━━━ Data provided ━━━
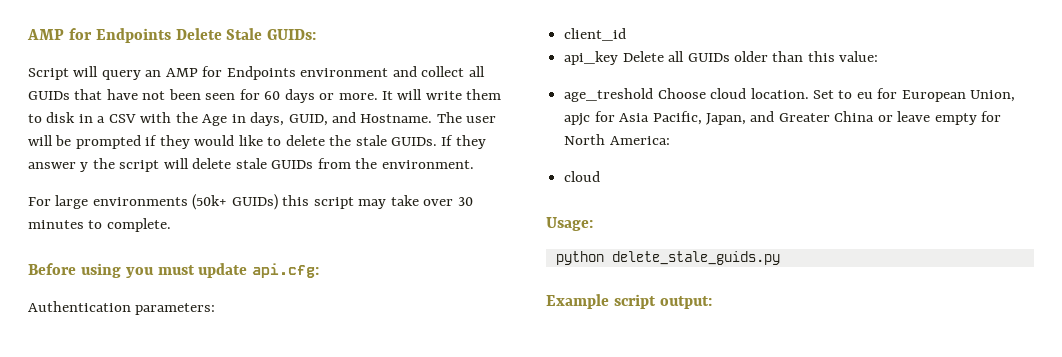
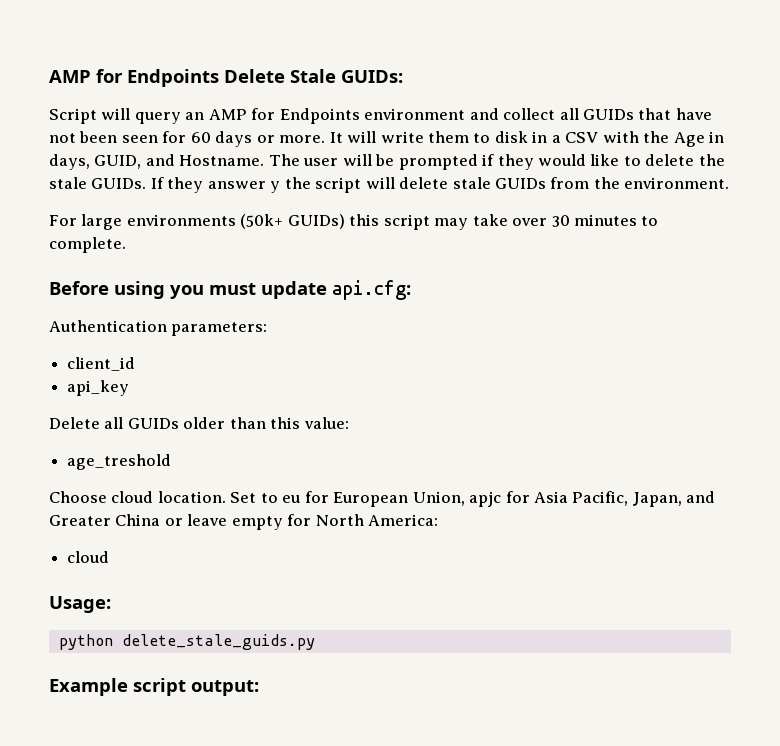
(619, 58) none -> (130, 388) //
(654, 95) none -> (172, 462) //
━━━
━━━ Data provided ━━━
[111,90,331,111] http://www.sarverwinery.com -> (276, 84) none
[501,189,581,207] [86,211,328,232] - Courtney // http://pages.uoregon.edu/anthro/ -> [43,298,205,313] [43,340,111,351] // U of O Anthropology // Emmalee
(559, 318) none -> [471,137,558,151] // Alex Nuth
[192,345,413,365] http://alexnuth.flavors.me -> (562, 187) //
━━━
• Problem description:
All lines above that include the word "http" should be located and copied.

• Result of the exercise:
[111,90,331,111] http://www.sarverwinery.com -> (276, 84) none
[501,189,581,207] [86,211,328,232] - Courtney // http://pages.uoregon.edu/anthro/ -> [43,298,205,313] [43,340,111,351] // U of O Anthropology // Emmalee
[192,345,413,365] http://alexnuth.flavors.me -> (562, 187) //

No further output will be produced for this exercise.